With Younger Daughter, I'm getting used to the point that we will have to work very hard to get her reading. I can't trust the schools to do this for her, although the public school might be more help than Natural Friends, which really had no provision for any kind of special ed.

Somehow, Younger Daughter has gotten it into her head that reading is a kind of magical process where you memorize what the words look like. She said to me the other day, "I can't read this word -- I don't know it." (Me: "that's exactly why you sound it out!")

Sometimes she glances at a word and thinks she knows what it is, but she isn't paying attention to the order of the letters, so for instance she'll look at "plane" and say "apple", or look at "white" and say "with".

Can Local Public Elementary solve these problems? I don't know, but I'm not counting on it.

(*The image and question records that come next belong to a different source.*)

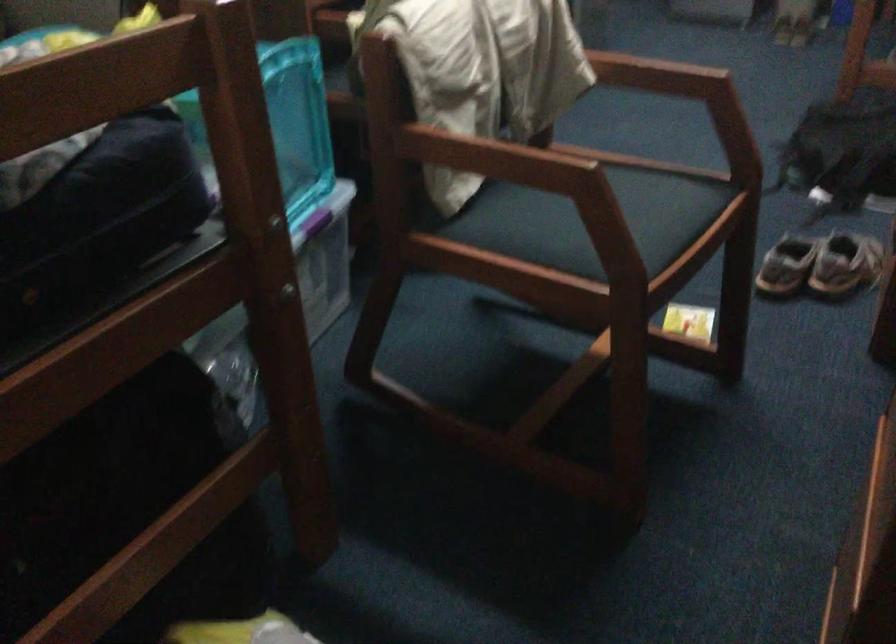
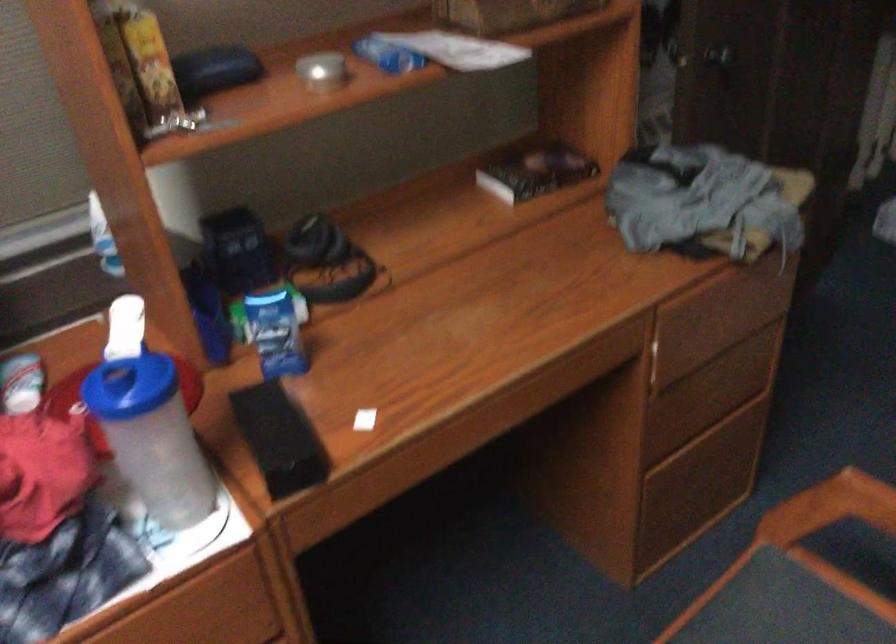
Locate, in the second image, the point that corresponds to pixel 657 236 in the first image.

(830, 507)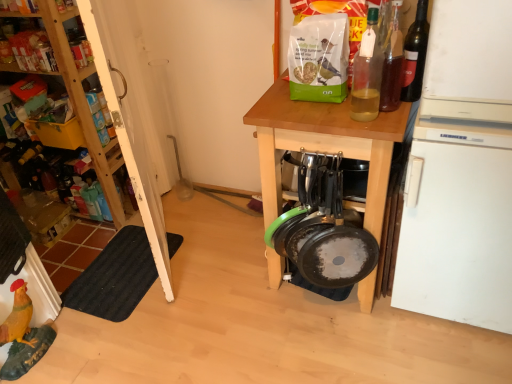
Image resolution: width=512 pixels, height=384 pixels. I want to click on vacant space that's between wooden table at center and black rubber mat at lower left, so click(217, 282).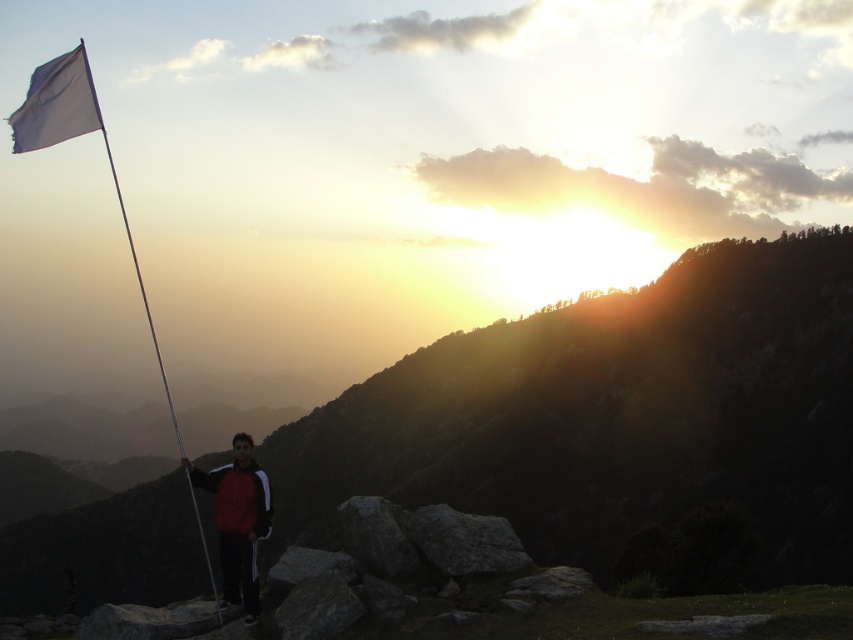
You are a hiker planning to place two markers at point [514,387] and point [129,244] in the scene. Which marker will be placed closer to your current position?

Point [514,387] is closer to the viewer than point [129,244], so the marker at point [514,387] will be closer to your current position.

You are a photographer trying to capture the scene. You want to ensure that both the matte black flag at upper left and the red jacket at center are in the same frame. Given that your camera has a 50mm lens, which has a field of view that can capture objects up to 30 meters apart in the same frame, will you be able to include both objects in your photo?

The matte black flag at upper left and the red jacket at center are 35.97 meters apart, which exceeds the 30 meters maximum distance your camera lens can capture in one frame. Therefore, you will not be able to include both objects in the same photo with the current lens.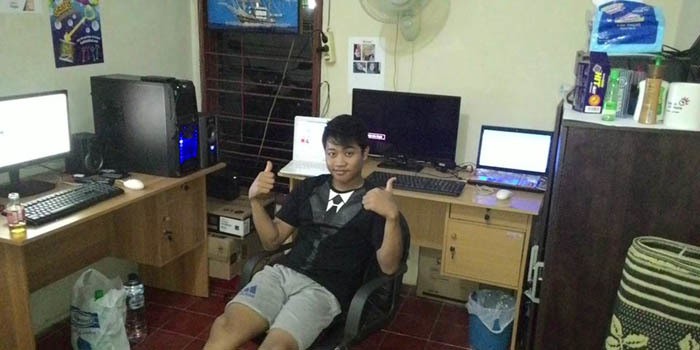
Where is `keyboard`? The width and height of the screenshot is (700, 350). keyboard is located at coordinates (50, 207).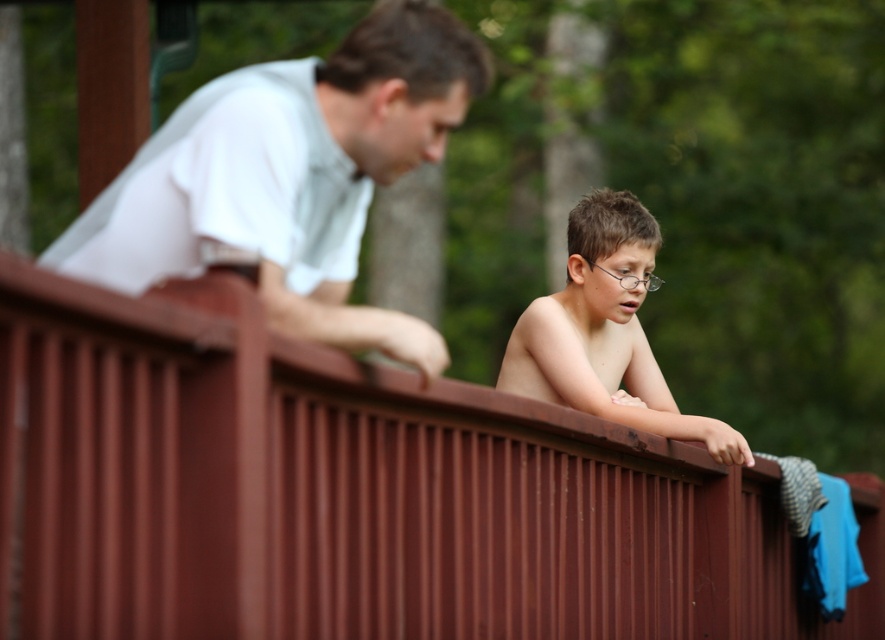
Is white matte shirt at upper left thinner than shiny brown hair at center?

Incorrect, white matte shirt at upper left's width is not less than shiny brown hair at center's.

Is point (460, 65) behind point (563, 339)?

No, (460, 65) is in front of (563, 339).

Does point (150, 220) lie in front of point (591, 275)?

Yes, it is in front of point (591, 275).

Locate an element on the screen. white matte shirt at upper left is located at coordinates (290, 177).

Does brown textured fence at upper center appear on the right side of white matte shirt at upper left?

Yes, brown textured fence at upper center is to the right of white matte shirt at upper left.

I want to click on brown textured fence at upper center, so pos(354,493).

Is brown textured fence at upper center smaller than shiny brown hair at center?

Correct, brown textured fence at upper center occupies less space than shiny brown hair at center.

Is brown textured fence at upper center further to camera compared to shiny brown hair at center?

That is False.

Identify the location of brown textured fence at upper center. The height and width of the screenshot is (640, 885). (354, 493).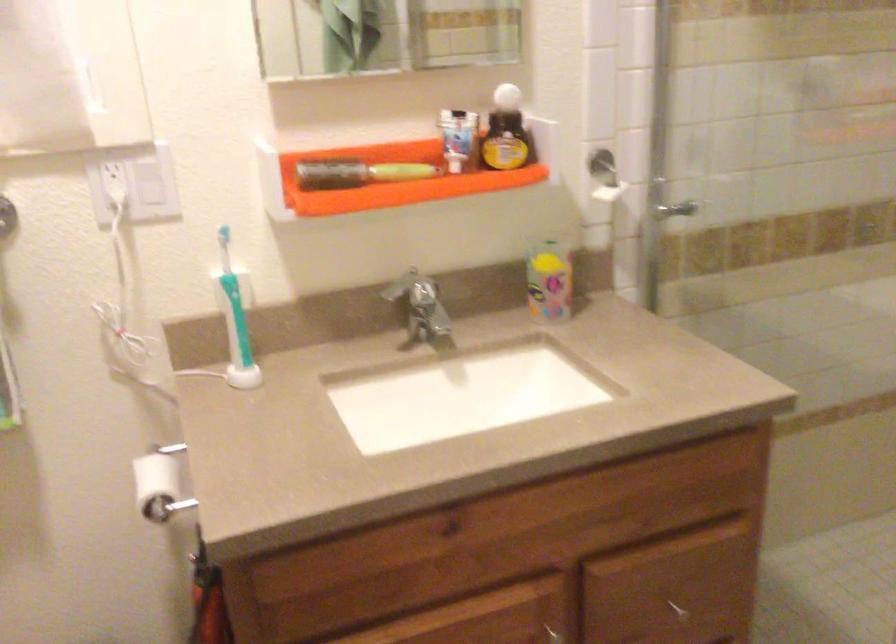
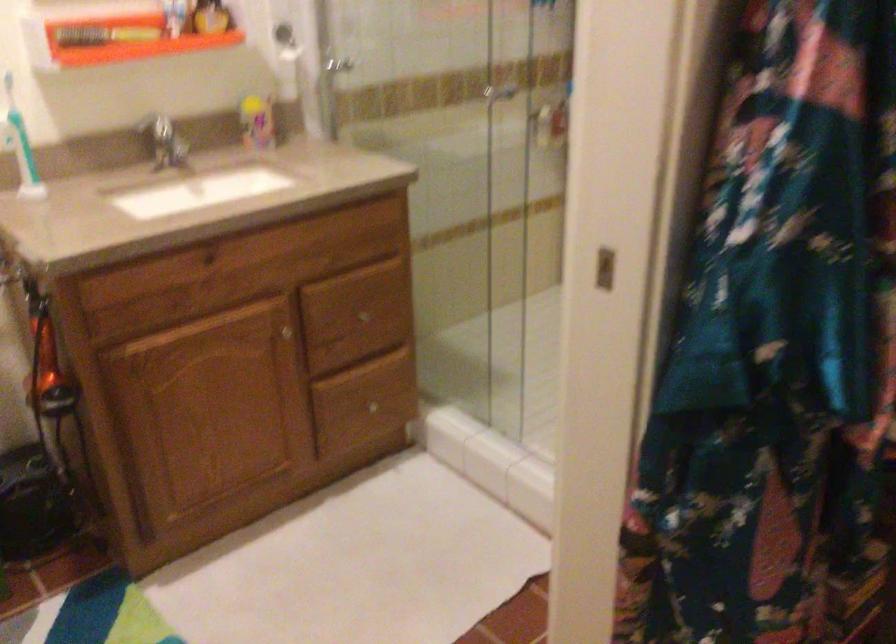
Question: In a continuous first-person perspective shot, in which direction is the camera moving?

Choices:
 (A) Left
 (B) Right
 (C) Forward
 (D) Backward

Answer: (D)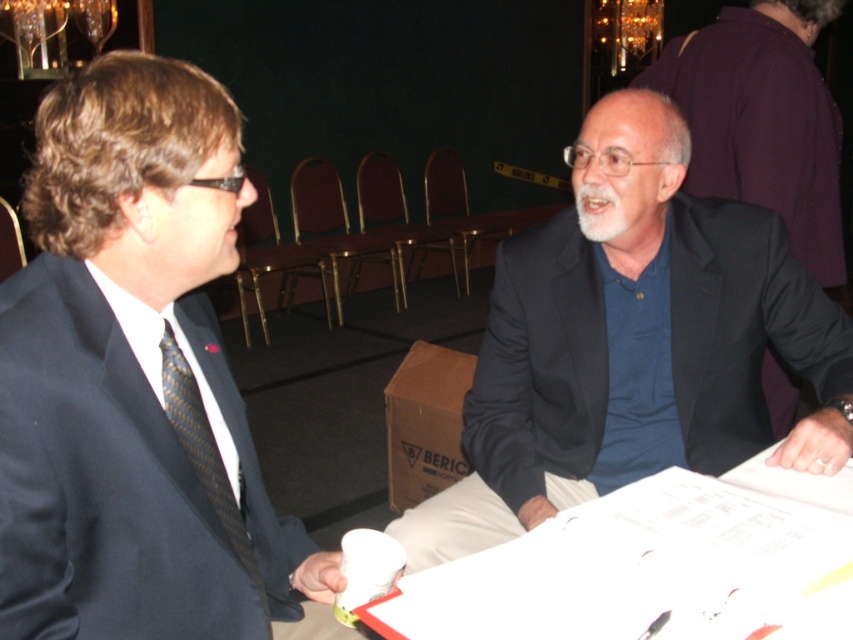
Question: Can you confirm if dark blue suit at right is thinner than white paper at center?

Choices:
 (A) no
 (B) yes

Answer: (A)

Question: Does matte black suit at left appear on the left side of dark blue suit at right?

Choices:
 (A) no
 (B) yes

Answer: (B)

Question: Does dark blue suit at right appear under black striped tie at left?

Choices:
 (A) yes
 (B) no

Answer: (B)

Question: Estimate the real-world distances between objects in this image. Which object is farther from the white paper at center?

Choices:
 (A) black striped tie at left
 (B) matte black suit at left
 (C) dark blue suit at right

Answer: (A)

Question: Which object appears closest to the camera in this image?

Choices:
 (A) black striped tie at left
 (B) white paper at center

Answer: (B)

Question: Which point is farther to the camera?

Choices:
 (A) matte black suit at left
 (B) dark blue suit at right
 (C) white paper at center

Answer: (B)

So what are my hopes for Local Public Elementary? I hope Younger Daughter will feel more comfortable there, and less threatened. I hope her behavior is better, and if it isn't, I hope the school won't dump the whole problem into my lap, instead of looking for solutions themselves. If nothing else, I'm guaranteed that no matter how dysfunctional the school is, at least they're not draining my bank account.

Thursday, September 1, 2011

One Day, Two Schools

Today I had brief encounters with both of Younger Daughter's schools.  In the morning, I stopped by Natural Friends.  Younger Daughter's first-grade teacher last year, Teacher 1, had sent us an e-mail saying that she had some of Younger Daughter's writings, and the wiggle cushions we had bought her, so I went over to pick them up.

I told Teacher 1 that I was pretty sure I knew what the basic problem was; a lot of stuff they did went right over Younger Daughter's head, and she was intimidated that many of the kids seemed to "get" subjects that she struggled with.  She was afraid of looking stupid, which led to anxiety, which led to bad behavior.  Teacher 1 said, "Yes, she's very perceptive that way."  Thanks a lot.

In the afternoon there was a "Meet and Greet" at Younger Daughter's new school, the local public elementary.  Let's call it Fragrant Hills.  On the playground YD met 2 kids she knows from the neighborhood, plus a kid she knows from summer camp.  One of her tablemates in the classroom was actually in her kindergarten class at Natural Friends.

I had hoped to talk to YD's second-grade teacher about YD's behavior issues.  I had completely forgotten that these events are set up precisely to prevent any meaningful discussion from taking place.  So, like the other parents, we said a brief hello to the teacher (about whom I know nothing), put our names down for the fall conference, poked around the classroom a bit, and then went home.

I did notice a corner of the whiteboard labeled "Daily Homework".  There were spaces for reading, math, spelling, and social studies, and something about getting the homework log signed.  Hoo boy.

So, we hope for the best, prepare for the worst, and take what comes.